Future Forecast: Partly Sunny & Warming
Seth Godin (one of my favorite bloggers and business strategists) wrote a recent blog about how meteorologists on TV spend most of their time talking about how the weather is right now. That’s good to know. But, what people MOST want to know is what is going to happen in the FUTURE.
The Need to Predict
Well, it’s certainly difficult to predict the future of industry and business, just like it’s difficult to predict the weather. I believe many of us can relate to wanting (actually, needing) to know what is going to happen in the immediate or the short term future for the trade show and event industry. Every day, we’re making decisions based on what we believe is going to happen, but we’re chasing a moving target.
With that in mind, I want to take a moment to share my views on an industry outlook that I believe is “partly sunny & warming.”
This time last year, things were continuing to grow increasingly worse with the pandemic, and we really didn’t know how bad it was going to get. Recently, things have started to improve and look like some kind of normal. But, is it going to be sustainable— especially in the face of the Delta variant surge?
Here is my basic prediction: even though some trade shows and events will be canceled in the coming weeks and months, they should not be nearly as drastic as what we saw last year (2020).
Why It Will Be Different?
- More Calculated Responses: Last year, some people and organizations may have over-reacted to a degree (not placing any blame). Some were forced to cancel, and some even panicked. But, since we have been down this road recently, we have an acute awareness of the impact those cancellations will have. I believe that reactions will be more measured, calculated, and less drastic this time.
- Zoom Gloom: As much as I am all for virtual events and experiences, they are not (yet) as powerful and effective as in-person experiences. Most people seem to agree that virtual is less than ideal as a complete substitute for major events. So, there is a resistance to going down that path again with a “virtual-only” type of experience. A recent survey indicated that 77% of business travelers would prefer to attend in person vs. a virtual event.
- Vaccination Levels: We now have a great number of people within the USA who have been vaccinated for COVID-19, or who have developed antibodies, and are less likely to become infected. That brings a welcomed feeling of improved security which we did not have last year.
- Safety Measures: We also have a wide range of safety measures, rapid testing, protocols, and practices which have proven to be very effective in reducing the spread, while still allowing people to be together and interact in person. Some major shows, such as CES, have determined that they can mandate vaccinations for in-person attendance, which creates a very safe environment.

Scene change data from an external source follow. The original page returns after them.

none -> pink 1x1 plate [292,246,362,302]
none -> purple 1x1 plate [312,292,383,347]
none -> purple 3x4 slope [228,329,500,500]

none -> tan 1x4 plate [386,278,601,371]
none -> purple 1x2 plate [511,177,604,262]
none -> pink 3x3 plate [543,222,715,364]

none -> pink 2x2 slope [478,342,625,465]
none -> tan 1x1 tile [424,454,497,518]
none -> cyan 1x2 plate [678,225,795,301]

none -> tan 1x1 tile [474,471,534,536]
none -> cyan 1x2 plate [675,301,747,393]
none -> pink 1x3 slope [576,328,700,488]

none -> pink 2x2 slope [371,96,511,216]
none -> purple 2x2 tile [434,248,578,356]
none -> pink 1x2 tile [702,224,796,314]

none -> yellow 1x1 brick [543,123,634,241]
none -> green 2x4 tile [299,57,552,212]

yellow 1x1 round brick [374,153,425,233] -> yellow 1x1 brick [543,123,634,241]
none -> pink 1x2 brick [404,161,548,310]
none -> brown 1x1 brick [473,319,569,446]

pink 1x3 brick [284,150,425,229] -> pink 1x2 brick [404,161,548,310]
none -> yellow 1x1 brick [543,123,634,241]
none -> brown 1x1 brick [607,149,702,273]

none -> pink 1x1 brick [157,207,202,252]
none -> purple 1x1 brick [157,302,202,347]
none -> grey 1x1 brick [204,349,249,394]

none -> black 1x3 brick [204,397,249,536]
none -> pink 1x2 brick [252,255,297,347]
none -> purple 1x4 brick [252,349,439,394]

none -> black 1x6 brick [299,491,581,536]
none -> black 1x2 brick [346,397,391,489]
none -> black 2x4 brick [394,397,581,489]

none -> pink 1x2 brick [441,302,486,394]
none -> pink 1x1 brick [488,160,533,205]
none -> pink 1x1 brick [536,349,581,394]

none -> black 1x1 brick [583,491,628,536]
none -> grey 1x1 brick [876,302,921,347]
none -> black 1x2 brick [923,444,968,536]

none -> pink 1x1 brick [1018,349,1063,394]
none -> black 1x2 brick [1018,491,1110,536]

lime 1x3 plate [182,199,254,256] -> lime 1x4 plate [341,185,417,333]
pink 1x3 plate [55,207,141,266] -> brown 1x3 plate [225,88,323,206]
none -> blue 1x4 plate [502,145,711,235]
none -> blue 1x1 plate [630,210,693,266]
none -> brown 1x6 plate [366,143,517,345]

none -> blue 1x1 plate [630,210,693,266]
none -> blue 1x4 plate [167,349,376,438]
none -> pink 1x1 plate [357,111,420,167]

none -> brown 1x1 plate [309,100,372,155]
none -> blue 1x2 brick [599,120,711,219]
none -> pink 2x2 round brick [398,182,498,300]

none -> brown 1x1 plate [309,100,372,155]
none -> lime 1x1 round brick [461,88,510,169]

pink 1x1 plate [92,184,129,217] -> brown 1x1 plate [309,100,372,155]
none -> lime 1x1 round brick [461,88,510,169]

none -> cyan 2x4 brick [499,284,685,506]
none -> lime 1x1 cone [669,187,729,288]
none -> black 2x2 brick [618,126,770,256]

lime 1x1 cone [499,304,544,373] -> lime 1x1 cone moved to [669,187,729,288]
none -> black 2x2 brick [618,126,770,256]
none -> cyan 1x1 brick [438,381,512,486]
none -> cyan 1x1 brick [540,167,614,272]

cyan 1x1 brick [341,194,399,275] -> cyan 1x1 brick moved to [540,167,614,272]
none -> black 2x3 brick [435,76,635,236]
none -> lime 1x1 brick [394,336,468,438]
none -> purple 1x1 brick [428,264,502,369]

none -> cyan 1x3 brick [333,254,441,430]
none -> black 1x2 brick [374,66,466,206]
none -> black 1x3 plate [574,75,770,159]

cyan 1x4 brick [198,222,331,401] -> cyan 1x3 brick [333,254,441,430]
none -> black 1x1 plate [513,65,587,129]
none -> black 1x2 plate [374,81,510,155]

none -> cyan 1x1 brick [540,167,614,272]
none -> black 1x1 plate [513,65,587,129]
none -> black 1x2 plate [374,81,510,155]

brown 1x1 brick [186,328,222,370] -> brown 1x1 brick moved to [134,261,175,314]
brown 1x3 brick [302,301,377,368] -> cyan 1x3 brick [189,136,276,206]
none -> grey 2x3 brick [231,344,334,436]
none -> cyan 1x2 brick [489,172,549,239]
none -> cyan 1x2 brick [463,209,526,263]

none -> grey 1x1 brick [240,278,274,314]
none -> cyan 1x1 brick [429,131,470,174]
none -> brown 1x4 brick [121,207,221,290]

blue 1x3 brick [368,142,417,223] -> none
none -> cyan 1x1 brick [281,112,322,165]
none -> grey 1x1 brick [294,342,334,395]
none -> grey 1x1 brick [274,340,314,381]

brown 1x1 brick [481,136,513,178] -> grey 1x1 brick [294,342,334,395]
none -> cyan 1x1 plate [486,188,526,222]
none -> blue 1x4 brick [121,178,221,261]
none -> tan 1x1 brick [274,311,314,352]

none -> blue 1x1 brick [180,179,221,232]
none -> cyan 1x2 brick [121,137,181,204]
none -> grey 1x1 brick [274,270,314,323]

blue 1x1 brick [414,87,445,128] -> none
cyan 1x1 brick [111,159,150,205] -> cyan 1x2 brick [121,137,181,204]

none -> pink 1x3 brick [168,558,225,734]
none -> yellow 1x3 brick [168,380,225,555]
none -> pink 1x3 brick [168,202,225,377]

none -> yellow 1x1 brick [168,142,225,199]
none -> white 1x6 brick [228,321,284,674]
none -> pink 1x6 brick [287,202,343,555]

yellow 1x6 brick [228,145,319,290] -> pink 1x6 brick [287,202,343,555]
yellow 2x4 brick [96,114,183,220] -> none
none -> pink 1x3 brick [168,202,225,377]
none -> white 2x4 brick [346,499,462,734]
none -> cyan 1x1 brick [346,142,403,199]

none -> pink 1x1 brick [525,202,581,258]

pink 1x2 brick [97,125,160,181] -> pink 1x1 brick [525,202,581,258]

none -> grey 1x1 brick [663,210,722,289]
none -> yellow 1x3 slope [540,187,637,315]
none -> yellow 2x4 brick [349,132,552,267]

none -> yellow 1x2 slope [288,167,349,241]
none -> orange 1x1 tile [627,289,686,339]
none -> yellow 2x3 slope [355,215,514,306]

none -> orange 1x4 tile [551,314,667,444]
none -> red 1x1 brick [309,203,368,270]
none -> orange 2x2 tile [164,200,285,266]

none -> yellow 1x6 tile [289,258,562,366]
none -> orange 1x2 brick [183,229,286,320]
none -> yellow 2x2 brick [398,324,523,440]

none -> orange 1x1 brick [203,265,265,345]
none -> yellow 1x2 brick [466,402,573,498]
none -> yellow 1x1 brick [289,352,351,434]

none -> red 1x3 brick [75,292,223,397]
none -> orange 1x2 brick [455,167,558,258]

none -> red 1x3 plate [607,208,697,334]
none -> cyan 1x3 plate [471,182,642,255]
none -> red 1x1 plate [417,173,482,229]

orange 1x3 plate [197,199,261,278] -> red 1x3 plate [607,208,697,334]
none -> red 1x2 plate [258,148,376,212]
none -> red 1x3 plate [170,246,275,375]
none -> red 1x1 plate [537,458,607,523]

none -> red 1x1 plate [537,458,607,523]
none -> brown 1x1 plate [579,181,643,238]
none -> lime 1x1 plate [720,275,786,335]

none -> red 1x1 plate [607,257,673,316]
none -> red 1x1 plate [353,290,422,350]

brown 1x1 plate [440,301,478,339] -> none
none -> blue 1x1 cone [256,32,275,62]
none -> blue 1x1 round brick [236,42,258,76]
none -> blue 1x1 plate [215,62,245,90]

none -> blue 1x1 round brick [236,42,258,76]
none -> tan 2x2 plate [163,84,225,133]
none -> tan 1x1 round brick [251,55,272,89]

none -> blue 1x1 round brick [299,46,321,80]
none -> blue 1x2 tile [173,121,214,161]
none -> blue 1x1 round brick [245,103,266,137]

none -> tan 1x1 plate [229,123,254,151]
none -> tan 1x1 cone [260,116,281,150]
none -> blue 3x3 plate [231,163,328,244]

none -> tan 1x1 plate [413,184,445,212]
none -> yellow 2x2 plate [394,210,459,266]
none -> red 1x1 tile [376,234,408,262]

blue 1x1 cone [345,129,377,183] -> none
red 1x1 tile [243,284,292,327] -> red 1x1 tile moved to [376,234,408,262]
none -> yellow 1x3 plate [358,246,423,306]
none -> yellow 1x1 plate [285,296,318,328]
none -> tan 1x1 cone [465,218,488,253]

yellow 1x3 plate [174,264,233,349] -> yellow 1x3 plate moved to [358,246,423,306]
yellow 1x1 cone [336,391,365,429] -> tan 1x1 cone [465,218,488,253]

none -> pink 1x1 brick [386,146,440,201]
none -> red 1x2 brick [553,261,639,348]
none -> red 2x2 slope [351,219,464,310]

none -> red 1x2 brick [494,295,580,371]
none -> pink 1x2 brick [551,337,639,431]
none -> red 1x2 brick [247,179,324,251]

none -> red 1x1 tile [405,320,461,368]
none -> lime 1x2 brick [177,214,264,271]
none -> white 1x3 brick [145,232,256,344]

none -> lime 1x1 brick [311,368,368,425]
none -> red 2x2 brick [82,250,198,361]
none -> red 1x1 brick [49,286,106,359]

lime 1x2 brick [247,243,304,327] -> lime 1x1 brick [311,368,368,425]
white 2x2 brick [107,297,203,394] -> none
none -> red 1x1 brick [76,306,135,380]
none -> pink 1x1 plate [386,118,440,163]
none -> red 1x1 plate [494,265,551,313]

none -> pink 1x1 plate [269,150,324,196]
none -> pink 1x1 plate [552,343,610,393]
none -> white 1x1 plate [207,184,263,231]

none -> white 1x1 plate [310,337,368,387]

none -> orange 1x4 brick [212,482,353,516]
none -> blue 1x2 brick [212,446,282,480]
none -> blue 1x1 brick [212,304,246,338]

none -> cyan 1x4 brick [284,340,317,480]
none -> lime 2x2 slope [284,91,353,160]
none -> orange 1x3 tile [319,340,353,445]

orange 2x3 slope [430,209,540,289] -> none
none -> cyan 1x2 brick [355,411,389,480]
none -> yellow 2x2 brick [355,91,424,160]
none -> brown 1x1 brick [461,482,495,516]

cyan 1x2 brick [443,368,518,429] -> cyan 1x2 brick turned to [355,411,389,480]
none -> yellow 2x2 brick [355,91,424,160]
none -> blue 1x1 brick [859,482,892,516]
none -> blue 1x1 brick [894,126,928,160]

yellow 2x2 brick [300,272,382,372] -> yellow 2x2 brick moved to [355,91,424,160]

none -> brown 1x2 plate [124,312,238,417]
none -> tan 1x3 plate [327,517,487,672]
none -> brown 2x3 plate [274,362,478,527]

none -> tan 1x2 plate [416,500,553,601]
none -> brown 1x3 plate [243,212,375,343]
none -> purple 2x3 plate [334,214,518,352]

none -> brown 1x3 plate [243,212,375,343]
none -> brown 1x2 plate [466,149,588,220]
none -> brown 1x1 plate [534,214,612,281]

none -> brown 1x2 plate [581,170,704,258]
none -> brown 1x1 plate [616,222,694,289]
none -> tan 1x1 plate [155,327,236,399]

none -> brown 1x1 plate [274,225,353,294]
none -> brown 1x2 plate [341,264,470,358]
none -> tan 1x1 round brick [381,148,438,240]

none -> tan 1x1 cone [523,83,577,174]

- Widespread Knowledge: Scientists, doctors, and individuals are learning more about COVID-19 every single hour of the day, which is helping us to know how to avoid it, treat it, and plan for it. We also have good tracking data which shows where the delta variant is peaking and spreading, and how quickly.
- Regions of Normal: Some regions of the country are completely back to “normal” in the sense that there are NO restrictions of any kind on safety measures, gathering sizes or the like. Attitudes and outlooks vary widely from state to state, business to business, and even person to person. In many regions, events are happening successfully and are demonstrating that they can be done safely.
- Pent-Up Demand: There continues to be a strong pent-up demand for in-person interactions and experiences, with many being quite desperate to resume what was once considered “normal” behavior. A recent survey indicated that nearly all business travelers (91%) indicate that they miss the face-to-face interaction of in-person business meetings and events.
- Desperate Organizers: Many show organizers have been ruined, or nearly ruined financially because of event cancellations and the rippling effects those caused. Some of them cannot afford to cancel their major show for another time. Canceling will end their association or business. They are desperate and have the outlook that the “show must go on!”
Futurist, Not a Meteorologist
Harkening back to Seth’s blog again, he concludes with this thought: “We don’t need a weatherman to know which way the wind blows, but figuring out how it’s going to blow tomorrow is a great skill.”
So, trying to rise to the challenge, along with all of these factors in mind, my outlook is somewhat optimistic for the remainder of 2021, with a significant improvement coming in 2022.
There have been and will certainly be some additional cancelations in the coming weeks and months. But, there will be more trade shows and events happening this year than there were this time last year. It will not yet be back to 2019 levels. But, it is improving. So, I’m referring to it as “partly sunny and warming!”
Don’t lose all hope. Better times are coming. I hope that I’m right, but only time will tell for certain.